僕は、多くの上級医が身近にいるという点も魅力に感じました。1つの事象に対してさまざまな意見を伺えますし、さまざまな専門を持った精神科医が、研究や勉強会を通してブラッシュアップした知見にも触れられる。治療について裁量の幅が大きい精神科だからこそ、精神科医としてのスタートはこうした環境が必要だと考えたんです。
研修の振り返りと、講座の雰囲気について
-入局の前後で、受けた印象に違いはありましたか?
なかったですね。
むしろ、思った以上に同期や上司と仲良くなれて、研修ってこんな楽しかったんだというギャップを感じたくらい(笑)。

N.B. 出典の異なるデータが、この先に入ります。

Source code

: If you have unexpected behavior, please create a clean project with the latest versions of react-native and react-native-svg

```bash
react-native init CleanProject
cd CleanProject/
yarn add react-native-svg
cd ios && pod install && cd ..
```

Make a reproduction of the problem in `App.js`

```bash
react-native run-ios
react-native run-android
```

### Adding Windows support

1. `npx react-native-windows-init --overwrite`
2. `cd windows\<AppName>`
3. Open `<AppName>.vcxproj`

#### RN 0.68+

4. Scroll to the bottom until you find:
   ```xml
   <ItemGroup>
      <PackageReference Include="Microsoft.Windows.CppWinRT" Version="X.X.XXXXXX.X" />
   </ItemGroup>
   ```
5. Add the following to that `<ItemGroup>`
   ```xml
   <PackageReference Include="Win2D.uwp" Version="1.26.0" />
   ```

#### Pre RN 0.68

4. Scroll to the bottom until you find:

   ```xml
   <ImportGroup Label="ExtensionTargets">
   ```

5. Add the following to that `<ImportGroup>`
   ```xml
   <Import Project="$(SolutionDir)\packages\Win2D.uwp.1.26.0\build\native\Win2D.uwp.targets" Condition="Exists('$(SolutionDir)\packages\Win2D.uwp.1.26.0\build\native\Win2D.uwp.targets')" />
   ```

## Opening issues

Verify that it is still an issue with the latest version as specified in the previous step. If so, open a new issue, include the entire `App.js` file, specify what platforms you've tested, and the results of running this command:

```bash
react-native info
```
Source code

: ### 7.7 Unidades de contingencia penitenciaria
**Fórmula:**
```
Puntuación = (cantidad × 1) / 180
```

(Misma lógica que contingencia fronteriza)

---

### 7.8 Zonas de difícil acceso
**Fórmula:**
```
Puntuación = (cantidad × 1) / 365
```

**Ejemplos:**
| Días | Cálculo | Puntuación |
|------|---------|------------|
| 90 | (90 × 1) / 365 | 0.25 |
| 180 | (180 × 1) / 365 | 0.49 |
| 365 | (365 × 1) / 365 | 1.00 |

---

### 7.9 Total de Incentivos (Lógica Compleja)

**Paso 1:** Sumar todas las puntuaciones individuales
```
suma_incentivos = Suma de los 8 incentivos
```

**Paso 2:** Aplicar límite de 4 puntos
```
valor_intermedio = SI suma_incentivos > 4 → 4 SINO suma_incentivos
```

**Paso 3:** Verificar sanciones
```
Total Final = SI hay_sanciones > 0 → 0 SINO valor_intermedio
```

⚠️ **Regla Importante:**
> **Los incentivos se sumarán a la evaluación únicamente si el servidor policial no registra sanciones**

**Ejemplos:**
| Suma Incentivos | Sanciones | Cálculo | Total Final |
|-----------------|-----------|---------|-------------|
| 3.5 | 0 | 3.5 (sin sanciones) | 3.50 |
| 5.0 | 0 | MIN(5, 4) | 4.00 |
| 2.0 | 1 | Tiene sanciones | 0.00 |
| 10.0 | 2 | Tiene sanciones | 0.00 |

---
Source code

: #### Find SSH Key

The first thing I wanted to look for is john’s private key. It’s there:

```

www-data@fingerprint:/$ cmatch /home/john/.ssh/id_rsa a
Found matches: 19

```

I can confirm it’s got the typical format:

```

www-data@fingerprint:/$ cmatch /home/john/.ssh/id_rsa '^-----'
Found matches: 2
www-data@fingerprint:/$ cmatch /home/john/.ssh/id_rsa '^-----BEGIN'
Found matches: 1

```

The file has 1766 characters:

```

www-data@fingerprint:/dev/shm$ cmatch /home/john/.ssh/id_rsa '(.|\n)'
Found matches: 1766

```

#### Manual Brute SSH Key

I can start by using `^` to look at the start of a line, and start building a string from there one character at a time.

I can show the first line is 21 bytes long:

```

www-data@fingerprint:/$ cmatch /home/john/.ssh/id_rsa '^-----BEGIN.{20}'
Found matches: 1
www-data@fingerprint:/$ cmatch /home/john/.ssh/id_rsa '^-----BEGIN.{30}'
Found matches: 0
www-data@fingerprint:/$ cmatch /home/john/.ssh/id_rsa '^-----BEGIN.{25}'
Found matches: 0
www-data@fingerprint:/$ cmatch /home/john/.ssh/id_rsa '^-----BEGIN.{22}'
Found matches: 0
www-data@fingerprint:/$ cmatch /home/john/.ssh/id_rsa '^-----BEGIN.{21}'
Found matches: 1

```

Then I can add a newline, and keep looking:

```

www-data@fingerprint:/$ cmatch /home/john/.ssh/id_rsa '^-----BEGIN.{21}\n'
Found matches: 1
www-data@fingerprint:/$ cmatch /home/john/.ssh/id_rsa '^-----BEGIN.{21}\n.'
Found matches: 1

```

研修では上級医を交えて小グループで診療するのですが、1年目の自分も意見を言いやすくしてもらったのがとても印象に残っています。的外れなことも言っていたと思うのですが、それを否定するだけじゃなくちゃんと意見をいただけるので、理解が深まるんですよね。自分自身でも気付かなかった癖を自覚できたりと、あっという間の充実した1年間でした。
-研修を振り返って、成長につながったと感じるのは?
先輩が後輩の先生になる屋根瓦式教育で、独自路線に走ることなく一般的な精神科知識を学ぶことができたのが大きかったですね。また、毎週の教授回診でEBMに基づく思考が身に付きました。
大学病院で基礎を学び、病院勤務で実践を学ぶという流れができていますよね。その上で、どんな些細なことでも聞きやすい講座の雰囲気があるから、楽しく成長できる。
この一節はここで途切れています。